Type out the listing below exactly. Pictures stay out of it.

## Dataset section
*****

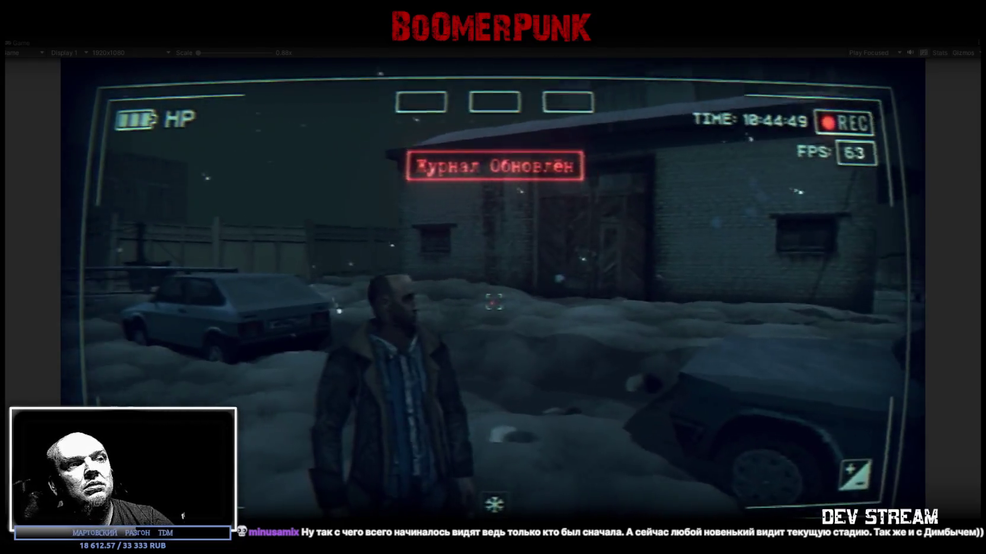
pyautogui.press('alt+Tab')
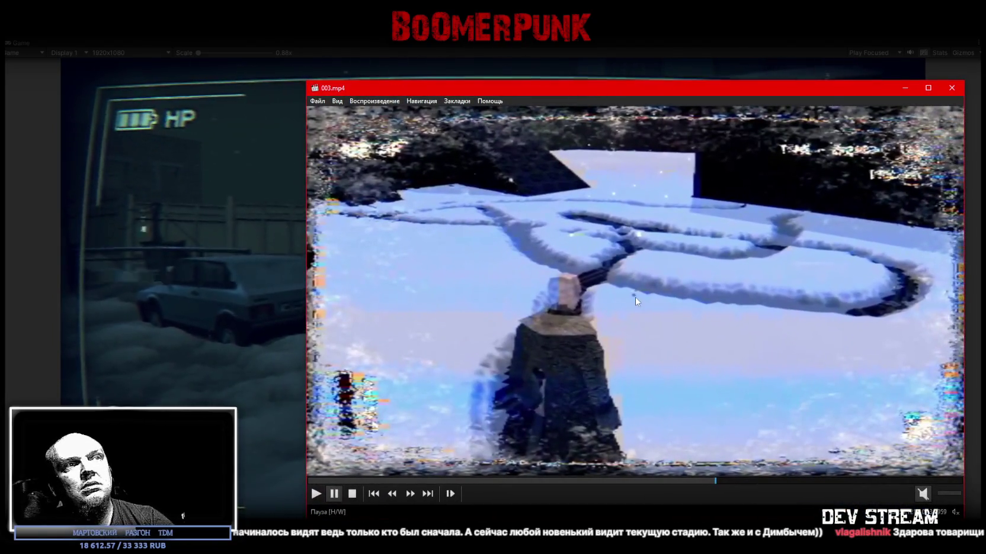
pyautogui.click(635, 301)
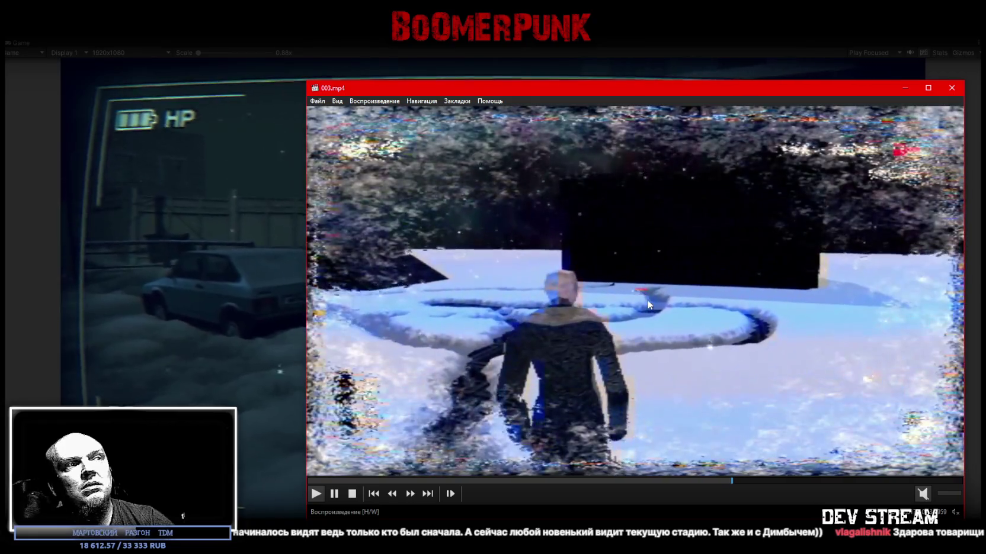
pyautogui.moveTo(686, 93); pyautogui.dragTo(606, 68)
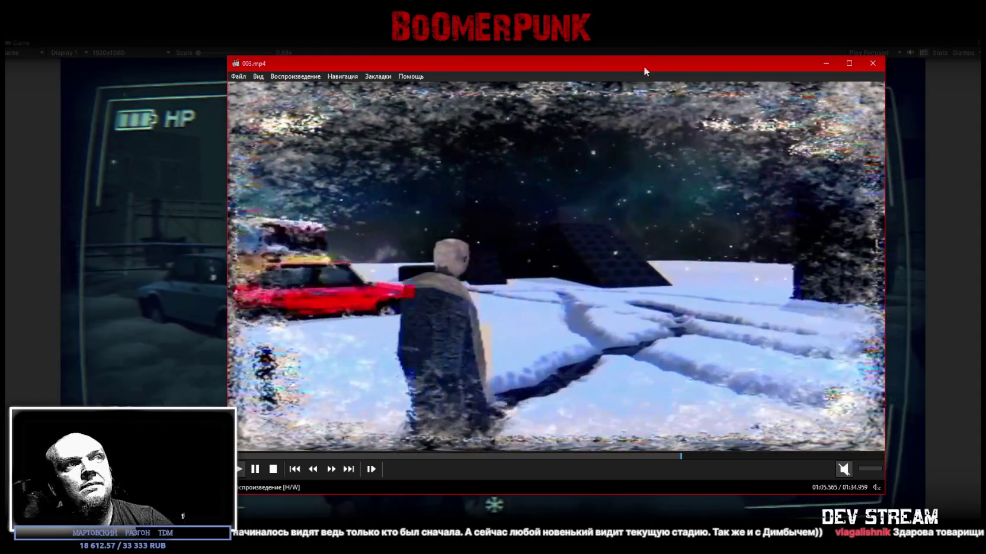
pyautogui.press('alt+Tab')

*****

## Solution to this exercise
pyautogui.press('alt+Tab')
pyautogui.click(635, 301)
pyautogui.moveTo(686, 93); pyautogui.dragTo(606, 68)
pyautogui.press('alt+Tab')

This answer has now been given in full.